Collected data
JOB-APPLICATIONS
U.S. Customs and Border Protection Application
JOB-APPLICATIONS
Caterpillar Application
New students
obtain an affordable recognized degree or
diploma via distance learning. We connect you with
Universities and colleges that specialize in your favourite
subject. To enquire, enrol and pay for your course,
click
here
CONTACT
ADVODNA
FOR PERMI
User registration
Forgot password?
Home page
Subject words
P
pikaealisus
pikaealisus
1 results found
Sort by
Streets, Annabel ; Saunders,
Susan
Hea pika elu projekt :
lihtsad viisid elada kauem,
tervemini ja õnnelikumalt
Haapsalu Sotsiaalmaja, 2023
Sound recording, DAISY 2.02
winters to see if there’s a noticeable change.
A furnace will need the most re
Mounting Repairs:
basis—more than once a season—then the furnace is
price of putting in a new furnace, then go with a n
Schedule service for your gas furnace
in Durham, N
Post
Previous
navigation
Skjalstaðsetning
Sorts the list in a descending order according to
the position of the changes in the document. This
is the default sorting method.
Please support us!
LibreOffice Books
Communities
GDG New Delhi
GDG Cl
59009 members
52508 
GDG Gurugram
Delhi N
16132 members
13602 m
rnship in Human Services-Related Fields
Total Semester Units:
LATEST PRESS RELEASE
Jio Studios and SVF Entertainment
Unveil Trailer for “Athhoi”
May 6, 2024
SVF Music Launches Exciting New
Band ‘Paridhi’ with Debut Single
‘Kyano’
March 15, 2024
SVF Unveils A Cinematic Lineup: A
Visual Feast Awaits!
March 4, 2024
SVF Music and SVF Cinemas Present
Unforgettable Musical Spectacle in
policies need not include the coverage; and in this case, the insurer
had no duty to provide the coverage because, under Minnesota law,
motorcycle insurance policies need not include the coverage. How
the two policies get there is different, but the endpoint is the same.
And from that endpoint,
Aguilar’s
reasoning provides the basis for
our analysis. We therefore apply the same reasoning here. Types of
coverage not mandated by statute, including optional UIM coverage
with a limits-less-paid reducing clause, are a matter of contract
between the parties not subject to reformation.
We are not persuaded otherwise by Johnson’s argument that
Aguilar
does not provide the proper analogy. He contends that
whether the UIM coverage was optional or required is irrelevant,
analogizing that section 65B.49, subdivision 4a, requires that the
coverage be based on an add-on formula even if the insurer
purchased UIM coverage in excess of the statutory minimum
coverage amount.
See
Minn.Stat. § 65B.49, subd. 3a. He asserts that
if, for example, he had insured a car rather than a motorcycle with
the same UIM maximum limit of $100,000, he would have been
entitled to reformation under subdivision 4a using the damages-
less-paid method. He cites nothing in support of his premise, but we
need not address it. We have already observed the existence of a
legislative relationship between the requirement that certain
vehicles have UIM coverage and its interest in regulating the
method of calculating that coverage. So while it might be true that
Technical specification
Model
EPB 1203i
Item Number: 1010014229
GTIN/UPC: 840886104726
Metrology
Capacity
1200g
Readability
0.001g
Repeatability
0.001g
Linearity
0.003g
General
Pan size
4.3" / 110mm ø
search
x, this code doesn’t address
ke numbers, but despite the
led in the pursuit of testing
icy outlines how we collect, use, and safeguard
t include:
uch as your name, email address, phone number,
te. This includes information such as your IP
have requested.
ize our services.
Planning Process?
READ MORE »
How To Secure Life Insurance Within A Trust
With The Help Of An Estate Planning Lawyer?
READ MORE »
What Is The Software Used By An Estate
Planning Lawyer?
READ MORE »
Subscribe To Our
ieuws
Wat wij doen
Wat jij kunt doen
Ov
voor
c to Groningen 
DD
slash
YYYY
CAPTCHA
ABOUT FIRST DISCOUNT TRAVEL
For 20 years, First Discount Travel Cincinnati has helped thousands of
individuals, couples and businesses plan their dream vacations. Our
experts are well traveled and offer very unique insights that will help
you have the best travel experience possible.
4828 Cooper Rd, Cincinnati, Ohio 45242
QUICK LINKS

→ **Assignment**: Edit the material by changing every "furnace" to "heater" and leaving all other text unchanged.

→ **Answer below**:
JOB-APPLICATIONS
U.S. Customs and Border Protection Application
JOB-APPLICATIONS
Caterpillar Application
New students
obtain an affordable recognized degree or
diploma via distance learning. We connect you with
Universities and colleges that specialize in your favourite
subject. To enquire, enrol and pay for your course,
click
here
CONTACT
ADVODNA
FOR PERMI
User registration
Forgot password?
Home page
Subject words
P
pikaealisus
pikaealisus
1 results found
Sort by
Streets, Annabel ; Saunders,
Susan
Hea pika elu projekt :
lihtsad viisid elada kauem,
tervemini ja õnnelikumalt
Haapsalu Sotsiaalmaja, 2023
Sound recording, DAISY 2.02
winters to see if there’s a noticeable change.
A heater will need the most re
Mounting Repairs:
basis—more than once a season—then the heater is
price of putting in a new heater, then go with a n
Schedule service for your gas heater
in Durham, N
Post
Previous
navigation
Skjalstaðsetning
Sorts the list in a descending order according to
the position of the changes in the document. This
is the default sorting method.
Please support us!
LibreOffice Books
Communities
GDG New Delhi
GDG Cl
59009 members
52508 
GDG Gurugram
Delhi N
16132 members
13602 m
rnship in Human Services-Related Fields
Total Semester Units:
LATEST PRESS RELEASE
Jio Studios and SVF Entertainment
Unveil Trailer for “Athhoi”
May 6, 2024
SVF Music Launches Exciting New
Band ‘Paridhi’ with Debut Single
‘Kyano’
March 15, 2024
SVF Unveils A Cinematic Lineup: A
Visual Feast Awaits!
March 4, 2024
SVF Music and SVF Cinemas Present
Unforgettable Musical Spectacle in
policies need not include the coverage; and in this case, the insurer
had no duty to provide the coverage because, under Minnesota law,
motorcycle insurance policies need not include the coverage. How
the two policies get there is different, but the endpoint is the same.
And from that endpoint,
Aguilar’s
reasoning provides the basis for
our analysis. We therefore apply the same reasoning here. Types of
coverage not mandated by statute, including optional UIM coverage
with a limits-less-paid reducing clause, are a matter of contract
between the parties not subject to reformation.
We are not persuaded otherwise by Johnson’s argument that
Aguilar
does not provide the proper analogy. He contends that
whether the UIM coverage was optional or required is irrelevant,
analogizing that section 65B.49, subdivision 4a, requires that the
coverage be based on an add-on formula even if the insurer
purchased UIM coverage in excess of the statutory minimum
coverage amount.
See
Minn.Stat. § 65B.49, subd. 3a. He asserts that
if, for example, he had insured a car rather than a motorcycle with
the same UIM maximum limit of $100,000, he would have been
entitled to reformation under subdivision 4a using the damages-
less-paid method. He cites nothing in support of his premise, but we
need not address it. We have already observed the existence of a
legislative relationship between the requirement that certain
vehicles have UIM coverage and its interest in regulating the
method of calculating that coverage. So while it might be true that
Technical specification
Model
EPB 1203i
Item Number: 1010014229
GTIN/UPC: 840886104726
Metrology
Capacity
1200g
Readability
0.001g
Repeatability
0.001g
Linearity
0.003g
General
Pan size
4.3" / 110mm ø
search
x, this code doesn’t address
ke numbers, but despite the
led in the pursuit of testing
icy outlines how we collect, use, and safeguard
t include:
uch as your name, email address, phone number,
te. This includes information such as your IP
have requested.
ize our services.
Planning Process?
READ MORE »
How To Secure Life Insurance Within A Trust
With The Help Of An Estate Planning Lawyer?
READ MORE »
What Is The Software Used By An Estate
Planning Lawyer?
READ MORE »
Subscribe To Our
ieuws
Wat wij doen
Wat jij kunt doen
Ov
voor
c to Groningen 
DD
slash
YYYY
CAPTCHA
ABOUT FIRST DISCOUNT TRAVEL
For 20 years, First Discount Travel Cincinnati has helped thousands of
individuals, couples and businesses plan their dream vacations. Our
experts are well traveled and offer very unique insights that will help
you have the best travel experience possible.
4828 Cooper Rd, Cincinnati, Ohio 45242
QUICK LINKS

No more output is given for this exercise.